Жалко ли мне было бедных глупых животных с влажным взглядом и пухлыми губами? Абсолютно не жалко: я хорошо понимал, что, резко перевернувшись, восстановлю большую часть потери или даже окажусь в выигрыше, так что я всегда смело бросал деньги в топку, разогревая или остужая понравившиеся мне фишки. А как я обожал распродажи: но не те – выдуманные ловкими магазинными торгашами, накрутившими вначале две цены, чтобы потом милостиво сбросить полторы и объявить во весь голос о почти благотворительной акции! Я говорю о распродажах от отчаяния, когда инвестору просто невозможно уже держать давно надоевшие и мало кому интересные фантики, которые он с размаху опускает на тридцать, сорок или пятьдесят процентов. Какая буря поднимается сразу вокруг, и сколько акул – до того снисходительно и насмешливо взиравших на какое-нибудь как бишь его «энерго» – вдруг выплывает из привычных глубин на бедное мелководье! И как же приятно бывает вырвать из-под самого носа такой аппетитный ма-аленький кусочек, который спустя пару недель уже может принести те же самые тридцать, сорок или пятьдесят процентов, заставив неудачников лишь жалко облизываться и кусать локти!

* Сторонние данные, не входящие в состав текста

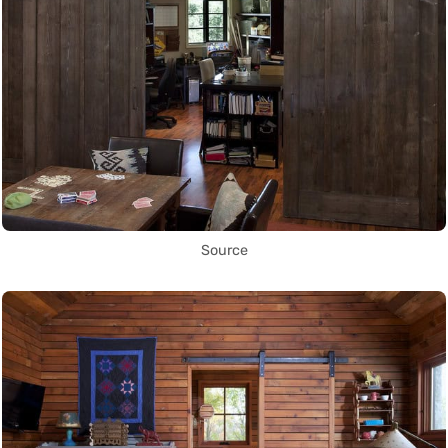
Source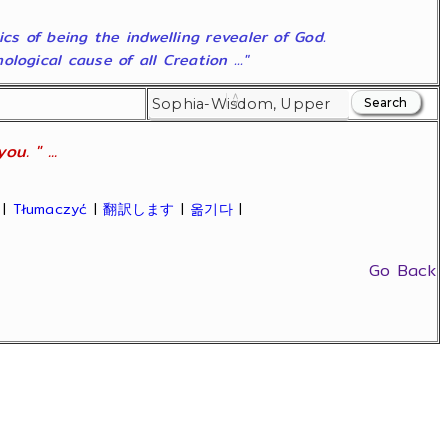
ics of being the indwelling revealer of God.
ogical cause of all Creation ..."
u. " ...
|
Tłumaczyć
|
翻訳します
|
옮기다
|
Go Back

Или же такая бумага как Гамак: многие пытались оседлать сноровистое шустрое создание, и мало кому удалось преуспеть в нелёгком деле. Полёты же в этой – сообразно называемой конструкции – принесли мне немало приятных и радостных минут. Став гамаководом, нет – заслуженным гамаководом! – я сильно поднялся в глазах собственного руководства, а также заметно увеличивал личное депо, не забывая про главное правило в данной ситуации: именно постоянно клубящиеся слухи и откровения главных заинтересованных персонажей являются здесь основными двигателями, все же прочие факторы – включая лежащий в основе фундаментал – явно второстепенны.
Стоило мне взглянуть на бумагу, и – если возникало ощущение близости – то я сразу мог нарисовать её уровни сопротивления и поддержки: я чувствовал её колебания, её нерешительность, непостоянство в желаниях и настроениях, толкающее время от времени из одной крайности в другую. Соответствующие эпитеты приклеивал я тогда к начинавшей вести себя по-свински своевольнице: она становилась тогда откровенной «скотиной», подколодной «гадиной» или мерзкой «стервой», и так же как от женщины – отвечающей подобным эпитетам – от такой бумаги можно было ждать чего угодно.

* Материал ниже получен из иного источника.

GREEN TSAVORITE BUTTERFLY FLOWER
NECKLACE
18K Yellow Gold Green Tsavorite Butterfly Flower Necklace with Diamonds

Вы хотите знать: всегда ли мне везло в схватках с могучими и богатыми, наделёнными почти безграничными связями и деньгами конторами, контролировавшими основной процесс? Главное было – не оказаться у них на дороге, ведь тогда – учитывая разные потенциалы – меня бы быстро довели до банкротства и неизбежного уже окончательного увольнения. «Вы посмотрите, это он разорил такую-то фирму!» – кричали бы мне вслед при неудачнейшем для меня стечении обстоятельств, если бы вообще я смог физически пережить такой конфуз. Но однажды и на моей улице состоялся праздник, когда – совершенно неожиданно для себя и всего руководства – я смог поставить на колени одну из весьма значимых контор. Оказавшись в сложных обстоятельствах, контора по специальным каналам выяснила причину своих последних неудач: а именно устроенный мною вынос так невовремя зашорченных ими акций – и лишь вмешательство сильных покровителей спасло их от неожиданного банкротства. Тайные переговоры – с определением будущих откатов и преференций нашей фирме – добавили нам статуса и денег, а мне принесли известность уже в профессиональных кругах и репутацию грозы всех зарвавшихся легкомысленных трейдеров.
Продолжившиеся вскоре успехи позволили мне поднять и свой официальный статус: в качестве главного трейдера фирмы я занимал уже отдельный, пусть и крошечный кабинет, а все незанятые семейными заботами сотрудницы так и вились вокруг, намекая и провоцируя. Они наверняка думали, что у такого завидного – несмотря на некоторую уже тогда плешивость – жениха имеется огромный счёт в банке, шикарнейшая квартира в центральной части города и адекватная всему этому машина, в то время как на самом деле я продолжал снимать однокомнатную халупу на окраине, а на работу добирался при помощи метро. Я не вёл себя – как они предполагали – вызывающе скромно по каким-то своим внутренним причинам, сознательно умаляя свой статус: все зарабатываемые деньги я пускал в дело, собираясь как можно скорее обзавестись собственным уже жильём, без чего дальнейшая карьера и жизнь лишались надёжности и уверенности.